• **TRY IT**
Determine how many lines of the listing below include the string "them". Output the number and nothing more.

--*--

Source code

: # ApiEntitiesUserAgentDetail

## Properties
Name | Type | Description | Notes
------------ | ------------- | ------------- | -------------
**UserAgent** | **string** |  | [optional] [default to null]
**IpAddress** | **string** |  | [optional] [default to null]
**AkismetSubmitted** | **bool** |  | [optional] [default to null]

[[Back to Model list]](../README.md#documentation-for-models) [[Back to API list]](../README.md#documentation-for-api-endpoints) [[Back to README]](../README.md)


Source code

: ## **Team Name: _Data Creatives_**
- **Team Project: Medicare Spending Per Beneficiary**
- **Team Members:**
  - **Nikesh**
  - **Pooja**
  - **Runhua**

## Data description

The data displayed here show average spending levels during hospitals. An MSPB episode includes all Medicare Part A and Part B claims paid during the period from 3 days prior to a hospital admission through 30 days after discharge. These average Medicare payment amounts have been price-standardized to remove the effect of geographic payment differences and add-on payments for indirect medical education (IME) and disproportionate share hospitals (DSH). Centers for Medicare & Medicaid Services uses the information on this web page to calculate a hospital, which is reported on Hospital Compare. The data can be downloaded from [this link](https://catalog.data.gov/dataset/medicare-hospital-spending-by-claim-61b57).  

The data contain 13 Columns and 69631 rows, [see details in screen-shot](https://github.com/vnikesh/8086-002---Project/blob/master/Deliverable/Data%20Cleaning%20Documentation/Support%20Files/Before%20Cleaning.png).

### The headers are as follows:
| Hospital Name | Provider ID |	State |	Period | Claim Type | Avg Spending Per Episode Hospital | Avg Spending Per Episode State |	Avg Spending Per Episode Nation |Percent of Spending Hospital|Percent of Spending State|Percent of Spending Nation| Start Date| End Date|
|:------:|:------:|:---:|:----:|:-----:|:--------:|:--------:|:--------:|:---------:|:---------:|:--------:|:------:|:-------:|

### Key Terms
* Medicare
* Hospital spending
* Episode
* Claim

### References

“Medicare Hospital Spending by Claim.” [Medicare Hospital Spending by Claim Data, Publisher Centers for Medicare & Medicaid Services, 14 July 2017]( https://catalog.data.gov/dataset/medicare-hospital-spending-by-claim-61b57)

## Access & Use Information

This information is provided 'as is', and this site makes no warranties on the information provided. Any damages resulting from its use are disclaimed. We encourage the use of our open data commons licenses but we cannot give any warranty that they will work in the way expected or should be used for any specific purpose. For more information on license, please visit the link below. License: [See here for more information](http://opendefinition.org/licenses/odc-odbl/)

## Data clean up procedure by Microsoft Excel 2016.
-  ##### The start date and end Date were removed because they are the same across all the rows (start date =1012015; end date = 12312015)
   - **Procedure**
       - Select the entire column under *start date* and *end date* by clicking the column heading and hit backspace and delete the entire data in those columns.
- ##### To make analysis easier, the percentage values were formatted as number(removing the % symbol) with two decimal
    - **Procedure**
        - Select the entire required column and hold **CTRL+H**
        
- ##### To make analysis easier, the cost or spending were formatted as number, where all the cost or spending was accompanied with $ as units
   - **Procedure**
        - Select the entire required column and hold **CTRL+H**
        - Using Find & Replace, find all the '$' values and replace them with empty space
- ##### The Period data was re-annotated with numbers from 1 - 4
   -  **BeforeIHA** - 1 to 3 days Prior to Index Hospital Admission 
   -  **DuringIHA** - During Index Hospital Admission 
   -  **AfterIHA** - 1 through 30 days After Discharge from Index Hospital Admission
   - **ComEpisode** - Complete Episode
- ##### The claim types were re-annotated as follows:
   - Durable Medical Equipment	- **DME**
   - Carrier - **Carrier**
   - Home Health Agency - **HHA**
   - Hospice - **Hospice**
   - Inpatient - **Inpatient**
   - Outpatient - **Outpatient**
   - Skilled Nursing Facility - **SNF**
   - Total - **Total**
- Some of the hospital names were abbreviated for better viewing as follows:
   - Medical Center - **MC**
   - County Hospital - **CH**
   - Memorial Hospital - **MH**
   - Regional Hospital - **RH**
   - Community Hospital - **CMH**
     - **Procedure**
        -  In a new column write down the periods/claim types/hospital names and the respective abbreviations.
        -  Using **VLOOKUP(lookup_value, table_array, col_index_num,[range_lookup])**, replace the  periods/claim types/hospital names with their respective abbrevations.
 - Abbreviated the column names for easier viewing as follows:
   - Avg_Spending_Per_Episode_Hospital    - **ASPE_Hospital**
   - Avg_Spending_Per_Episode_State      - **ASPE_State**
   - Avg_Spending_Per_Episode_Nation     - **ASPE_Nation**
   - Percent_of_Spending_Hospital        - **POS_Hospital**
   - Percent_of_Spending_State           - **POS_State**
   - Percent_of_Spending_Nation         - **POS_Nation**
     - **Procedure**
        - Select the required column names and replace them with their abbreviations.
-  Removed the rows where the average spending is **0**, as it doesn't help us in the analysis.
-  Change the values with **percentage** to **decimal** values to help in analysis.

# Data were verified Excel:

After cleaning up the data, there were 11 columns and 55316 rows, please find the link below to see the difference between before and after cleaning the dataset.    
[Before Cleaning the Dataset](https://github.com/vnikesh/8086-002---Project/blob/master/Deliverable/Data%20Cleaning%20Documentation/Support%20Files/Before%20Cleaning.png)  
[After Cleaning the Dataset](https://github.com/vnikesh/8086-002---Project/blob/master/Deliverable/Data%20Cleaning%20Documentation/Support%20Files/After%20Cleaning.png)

--*--

• **REPLY TO THE TASK**
2